1990年代初め、日本の自衛隊は、ペルシャ湾で機雷の掃海に当たりました。後、インド洋では、テロリストや武器の流れを断つ洋上作戦を、10年にわたって支援しました。その間、5万人にのぼる自衛隊員が、人道支援や平和維持活動に従事しました。カンボジアゴラン高原イラク、ハイチや南スーダンといった国や、地域においてです。これら実績をもとに、日本は、世界の平和と安定のため、これまで以上に責任を果たしていく。そう決意しています。そのために必要な法案の成立を、この夏までに、必ず実現します。国家安全保障に加え、人間の安全保障を確かにしなくてはならないというのが、日本の不動の信念です。人間一人一人に、教育の機会を保障し、医療を提供し、自立する機会を与えなければなりません。紛争下、常に傷ついたのは、女性でした。私たちの時代にこそ、女性の人権が侵されない世の中を実現しなくてはいけません。自衛隊員が積み重ねてきた実績と、援助関係者たちがたゆまず続けた努力と、その両方の蓄積は、いまや私たちに、新しい自己像を与えてくれました。いまや私たちが掲げるバナーは、「国際協調主義にもとづく、積極的平和主義」という旗です。繰り返しましょう、「国際協調主義にもとづく、積極的平和主義」こそは、日本の将来を導く旗印となります。テロリズム感染症、自然災害や、気候変動――。日米同盟は、これら新たな問題に対し、ともに立ち向かう時代を迎えました。日米同盟は、米国史全体の、4分の1以上に及ぶ期間続いた堅牢さを備え、深い信頼と友情に結ばれた同盟です。自由世界第一、第二の民主主義大国を結ぶ同盟に、この先とも、新たな理由付けは全く無用です。それは常に、法の支配、人権、そして自由を尊ぶ、価値観を共にする結びつきです。

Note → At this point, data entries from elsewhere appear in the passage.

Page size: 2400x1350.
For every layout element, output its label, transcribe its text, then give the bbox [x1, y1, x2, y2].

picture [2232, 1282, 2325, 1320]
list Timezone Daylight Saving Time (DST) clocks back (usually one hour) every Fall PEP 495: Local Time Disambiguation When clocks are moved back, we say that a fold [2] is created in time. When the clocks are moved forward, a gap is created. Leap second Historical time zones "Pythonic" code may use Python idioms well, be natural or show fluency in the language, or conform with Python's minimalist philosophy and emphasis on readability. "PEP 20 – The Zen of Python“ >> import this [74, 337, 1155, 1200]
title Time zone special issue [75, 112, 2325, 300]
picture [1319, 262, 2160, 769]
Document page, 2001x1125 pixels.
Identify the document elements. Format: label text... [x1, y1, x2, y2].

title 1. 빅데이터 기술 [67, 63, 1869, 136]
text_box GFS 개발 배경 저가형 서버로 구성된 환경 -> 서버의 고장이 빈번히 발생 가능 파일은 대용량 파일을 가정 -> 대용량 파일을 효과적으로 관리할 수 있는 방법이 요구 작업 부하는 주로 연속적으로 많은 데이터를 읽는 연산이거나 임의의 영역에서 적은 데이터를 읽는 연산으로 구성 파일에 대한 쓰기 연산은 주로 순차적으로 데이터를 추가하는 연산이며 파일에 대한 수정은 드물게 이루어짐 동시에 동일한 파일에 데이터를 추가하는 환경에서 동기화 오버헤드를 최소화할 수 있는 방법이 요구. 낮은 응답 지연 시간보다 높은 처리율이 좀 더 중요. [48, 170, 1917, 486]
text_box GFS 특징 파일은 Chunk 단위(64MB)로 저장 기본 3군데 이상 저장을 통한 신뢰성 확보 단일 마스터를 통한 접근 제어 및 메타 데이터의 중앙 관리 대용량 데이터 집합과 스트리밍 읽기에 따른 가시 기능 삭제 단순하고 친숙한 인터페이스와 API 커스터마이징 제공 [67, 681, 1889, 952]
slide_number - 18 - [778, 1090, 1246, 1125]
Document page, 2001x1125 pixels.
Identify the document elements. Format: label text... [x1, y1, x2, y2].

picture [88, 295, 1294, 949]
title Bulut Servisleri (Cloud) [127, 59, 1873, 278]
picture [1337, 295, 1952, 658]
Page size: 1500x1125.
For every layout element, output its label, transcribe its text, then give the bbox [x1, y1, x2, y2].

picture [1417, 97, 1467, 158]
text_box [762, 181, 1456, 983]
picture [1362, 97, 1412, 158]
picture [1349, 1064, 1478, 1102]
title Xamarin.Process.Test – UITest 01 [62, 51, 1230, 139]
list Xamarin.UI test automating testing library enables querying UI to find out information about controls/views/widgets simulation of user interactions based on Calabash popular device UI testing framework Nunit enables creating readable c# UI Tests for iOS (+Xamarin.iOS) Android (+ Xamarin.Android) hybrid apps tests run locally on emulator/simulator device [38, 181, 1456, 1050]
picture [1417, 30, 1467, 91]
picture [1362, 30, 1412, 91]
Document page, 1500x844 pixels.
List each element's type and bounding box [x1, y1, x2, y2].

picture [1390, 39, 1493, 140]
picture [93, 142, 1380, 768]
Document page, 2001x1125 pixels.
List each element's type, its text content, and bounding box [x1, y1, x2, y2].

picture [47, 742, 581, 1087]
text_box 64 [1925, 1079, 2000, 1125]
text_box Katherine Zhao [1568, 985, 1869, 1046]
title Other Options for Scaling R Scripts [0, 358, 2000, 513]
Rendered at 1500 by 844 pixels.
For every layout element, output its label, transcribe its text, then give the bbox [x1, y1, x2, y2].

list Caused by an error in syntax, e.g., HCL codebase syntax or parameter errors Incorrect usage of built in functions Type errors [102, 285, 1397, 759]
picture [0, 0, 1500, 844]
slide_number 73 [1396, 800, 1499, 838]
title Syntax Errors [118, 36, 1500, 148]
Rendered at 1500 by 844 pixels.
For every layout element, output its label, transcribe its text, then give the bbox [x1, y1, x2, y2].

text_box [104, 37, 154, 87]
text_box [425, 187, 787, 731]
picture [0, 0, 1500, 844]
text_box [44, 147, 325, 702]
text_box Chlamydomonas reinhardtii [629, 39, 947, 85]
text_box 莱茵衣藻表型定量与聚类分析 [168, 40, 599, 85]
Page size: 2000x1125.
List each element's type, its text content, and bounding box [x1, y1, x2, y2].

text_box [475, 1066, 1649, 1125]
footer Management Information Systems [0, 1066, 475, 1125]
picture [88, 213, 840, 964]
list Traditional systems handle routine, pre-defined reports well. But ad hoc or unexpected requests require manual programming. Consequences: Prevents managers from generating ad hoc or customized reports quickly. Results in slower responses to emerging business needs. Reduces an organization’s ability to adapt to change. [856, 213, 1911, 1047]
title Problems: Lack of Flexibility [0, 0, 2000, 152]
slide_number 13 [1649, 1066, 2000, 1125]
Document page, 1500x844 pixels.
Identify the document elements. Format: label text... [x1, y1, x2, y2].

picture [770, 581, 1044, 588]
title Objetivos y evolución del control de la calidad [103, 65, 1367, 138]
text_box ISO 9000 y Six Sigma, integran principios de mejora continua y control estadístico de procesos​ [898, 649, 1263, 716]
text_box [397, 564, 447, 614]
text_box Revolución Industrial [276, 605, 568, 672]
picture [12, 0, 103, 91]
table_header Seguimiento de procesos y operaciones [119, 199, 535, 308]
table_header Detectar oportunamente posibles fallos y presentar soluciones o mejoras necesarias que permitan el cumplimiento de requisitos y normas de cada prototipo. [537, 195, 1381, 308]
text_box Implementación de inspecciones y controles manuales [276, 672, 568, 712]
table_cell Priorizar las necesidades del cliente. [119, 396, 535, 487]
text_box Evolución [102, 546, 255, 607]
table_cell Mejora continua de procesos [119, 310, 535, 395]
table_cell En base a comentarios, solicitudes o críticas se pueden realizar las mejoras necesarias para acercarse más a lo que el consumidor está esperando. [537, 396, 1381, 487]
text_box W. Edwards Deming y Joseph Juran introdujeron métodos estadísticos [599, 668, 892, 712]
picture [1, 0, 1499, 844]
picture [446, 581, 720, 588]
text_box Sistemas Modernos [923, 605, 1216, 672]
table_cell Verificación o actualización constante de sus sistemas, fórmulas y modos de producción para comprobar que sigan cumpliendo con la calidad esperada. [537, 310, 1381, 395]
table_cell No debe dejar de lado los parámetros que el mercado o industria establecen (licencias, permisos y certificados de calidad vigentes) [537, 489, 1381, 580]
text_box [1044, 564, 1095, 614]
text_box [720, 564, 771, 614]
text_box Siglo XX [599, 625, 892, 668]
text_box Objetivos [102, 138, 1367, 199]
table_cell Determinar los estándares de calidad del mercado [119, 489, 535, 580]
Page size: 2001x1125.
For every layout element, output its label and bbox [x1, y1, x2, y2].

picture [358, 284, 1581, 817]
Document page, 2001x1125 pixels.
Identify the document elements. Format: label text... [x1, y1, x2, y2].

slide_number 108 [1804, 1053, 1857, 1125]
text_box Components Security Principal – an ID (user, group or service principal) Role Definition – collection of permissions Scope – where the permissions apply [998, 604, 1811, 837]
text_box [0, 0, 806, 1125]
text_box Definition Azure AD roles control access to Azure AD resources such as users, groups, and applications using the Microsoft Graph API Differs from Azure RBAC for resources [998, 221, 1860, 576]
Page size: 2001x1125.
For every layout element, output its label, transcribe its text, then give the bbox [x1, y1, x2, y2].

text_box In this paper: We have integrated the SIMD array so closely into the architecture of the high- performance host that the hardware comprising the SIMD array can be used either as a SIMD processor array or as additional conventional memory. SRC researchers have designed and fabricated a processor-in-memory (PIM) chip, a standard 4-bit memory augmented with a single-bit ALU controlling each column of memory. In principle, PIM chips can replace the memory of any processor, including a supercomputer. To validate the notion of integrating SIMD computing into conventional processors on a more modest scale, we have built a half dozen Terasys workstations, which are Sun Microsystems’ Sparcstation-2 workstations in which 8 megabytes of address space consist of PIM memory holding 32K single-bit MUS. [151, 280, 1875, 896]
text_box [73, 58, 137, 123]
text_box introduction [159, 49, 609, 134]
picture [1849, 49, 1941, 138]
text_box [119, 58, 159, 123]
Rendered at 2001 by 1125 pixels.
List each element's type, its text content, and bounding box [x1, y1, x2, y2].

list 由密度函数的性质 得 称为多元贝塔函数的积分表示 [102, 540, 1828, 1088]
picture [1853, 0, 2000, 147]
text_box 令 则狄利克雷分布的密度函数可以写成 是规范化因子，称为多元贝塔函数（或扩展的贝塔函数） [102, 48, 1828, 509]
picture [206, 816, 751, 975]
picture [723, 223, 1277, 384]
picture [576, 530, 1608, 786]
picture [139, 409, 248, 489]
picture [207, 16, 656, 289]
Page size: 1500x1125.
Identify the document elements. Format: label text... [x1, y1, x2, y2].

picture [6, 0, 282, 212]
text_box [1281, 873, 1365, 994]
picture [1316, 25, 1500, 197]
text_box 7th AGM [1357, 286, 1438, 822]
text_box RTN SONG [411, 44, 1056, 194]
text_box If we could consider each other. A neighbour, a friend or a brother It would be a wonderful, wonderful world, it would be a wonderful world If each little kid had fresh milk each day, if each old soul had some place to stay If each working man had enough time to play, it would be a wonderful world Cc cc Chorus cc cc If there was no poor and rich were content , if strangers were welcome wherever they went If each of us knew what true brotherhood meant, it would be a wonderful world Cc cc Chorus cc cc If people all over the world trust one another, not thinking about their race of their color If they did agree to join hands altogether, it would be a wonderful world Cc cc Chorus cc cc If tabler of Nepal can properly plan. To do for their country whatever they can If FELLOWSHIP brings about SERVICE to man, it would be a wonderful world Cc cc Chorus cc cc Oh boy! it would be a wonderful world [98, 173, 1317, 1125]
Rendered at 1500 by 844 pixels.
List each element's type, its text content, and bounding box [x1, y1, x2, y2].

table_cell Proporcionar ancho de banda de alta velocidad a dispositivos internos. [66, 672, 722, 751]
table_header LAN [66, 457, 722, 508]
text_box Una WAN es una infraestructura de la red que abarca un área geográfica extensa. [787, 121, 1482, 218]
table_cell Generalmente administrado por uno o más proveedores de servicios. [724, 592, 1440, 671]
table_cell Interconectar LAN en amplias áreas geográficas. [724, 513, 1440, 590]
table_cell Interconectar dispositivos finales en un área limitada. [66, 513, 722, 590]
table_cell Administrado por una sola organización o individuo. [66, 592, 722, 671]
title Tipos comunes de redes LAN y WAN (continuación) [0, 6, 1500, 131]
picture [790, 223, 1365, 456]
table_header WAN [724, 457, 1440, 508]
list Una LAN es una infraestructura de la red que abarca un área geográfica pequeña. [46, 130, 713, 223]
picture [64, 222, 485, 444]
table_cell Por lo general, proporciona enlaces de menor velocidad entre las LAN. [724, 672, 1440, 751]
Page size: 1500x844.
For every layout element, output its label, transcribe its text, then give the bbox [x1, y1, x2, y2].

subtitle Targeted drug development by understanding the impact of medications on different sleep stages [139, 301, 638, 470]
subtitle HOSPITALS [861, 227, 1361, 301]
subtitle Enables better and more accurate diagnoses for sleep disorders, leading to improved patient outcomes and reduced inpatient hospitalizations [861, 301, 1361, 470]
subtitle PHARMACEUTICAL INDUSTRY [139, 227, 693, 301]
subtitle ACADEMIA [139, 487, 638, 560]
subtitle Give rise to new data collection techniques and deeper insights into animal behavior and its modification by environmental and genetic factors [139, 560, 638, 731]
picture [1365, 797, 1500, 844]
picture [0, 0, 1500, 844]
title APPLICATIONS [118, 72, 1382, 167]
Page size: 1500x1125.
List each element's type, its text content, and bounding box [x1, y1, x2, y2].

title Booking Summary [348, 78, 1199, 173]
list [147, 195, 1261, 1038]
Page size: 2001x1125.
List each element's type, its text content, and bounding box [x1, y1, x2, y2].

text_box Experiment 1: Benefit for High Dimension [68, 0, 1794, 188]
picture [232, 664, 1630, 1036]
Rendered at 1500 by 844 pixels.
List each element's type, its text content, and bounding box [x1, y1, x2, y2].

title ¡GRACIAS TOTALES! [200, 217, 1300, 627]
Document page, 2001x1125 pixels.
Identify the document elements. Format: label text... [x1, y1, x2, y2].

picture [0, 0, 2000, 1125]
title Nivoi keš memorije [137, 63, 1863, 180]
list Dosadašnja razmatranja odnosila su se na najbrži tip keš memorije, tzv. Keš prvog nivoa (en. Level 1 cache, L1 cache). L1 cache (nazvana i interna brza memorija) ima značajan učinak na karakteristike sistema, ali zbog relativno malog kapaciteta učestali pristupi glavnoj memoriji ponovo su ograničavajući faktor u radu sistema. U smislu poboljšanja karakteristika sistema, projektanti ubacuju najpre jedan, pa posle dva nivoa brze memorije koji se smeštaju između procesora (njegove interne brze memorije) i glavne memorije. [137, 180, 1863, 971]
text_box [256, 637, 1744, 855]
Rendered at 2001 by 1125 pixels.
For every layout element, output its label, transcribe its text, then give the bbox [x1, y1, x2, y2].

まだ高校生だったとき、ラジオから流れてきたキャロル・キングの曲に、私は心を揺さぶられました。「落ち込んだ時、困った時、目を閉じて、私を思って。私は行く。あなたのもとに。たとえそれが、あなたにとっていちばん暗い、そんな夜でも、明るくするために」。2011年3月11日、日本に、いちばん暗い夜がきました。日本の東北地方を、地震津波原発の事故が襲ったのです。そして、そのときでした。米軍は、未曾有の規模で救難作戦を展開してくれました。本当にたくさんの米国人の皆さんが、東北の子どもたちに、支援の手を差し伸べてくれました。私たちには、トモダチがいました。被災した人々と、一緒に涙を流してくれた。そしてなにものにもかえられない、大切なものを与えてくれました。――希望、です。米国が世界に与える最良の資産、それは、昔も、今も、将来も、希望であった、希望である、希望でなくてはなりません。米国国民を代表する皆様。私たちの同盟を、「希望の同盟」と呼びましょう。アメリカと日本、力を合わせ、世界をもっとはるかによい場所にしていこうではありませんか。希望の同盟――。一緒でなら、きっとできます。ありがとうございました。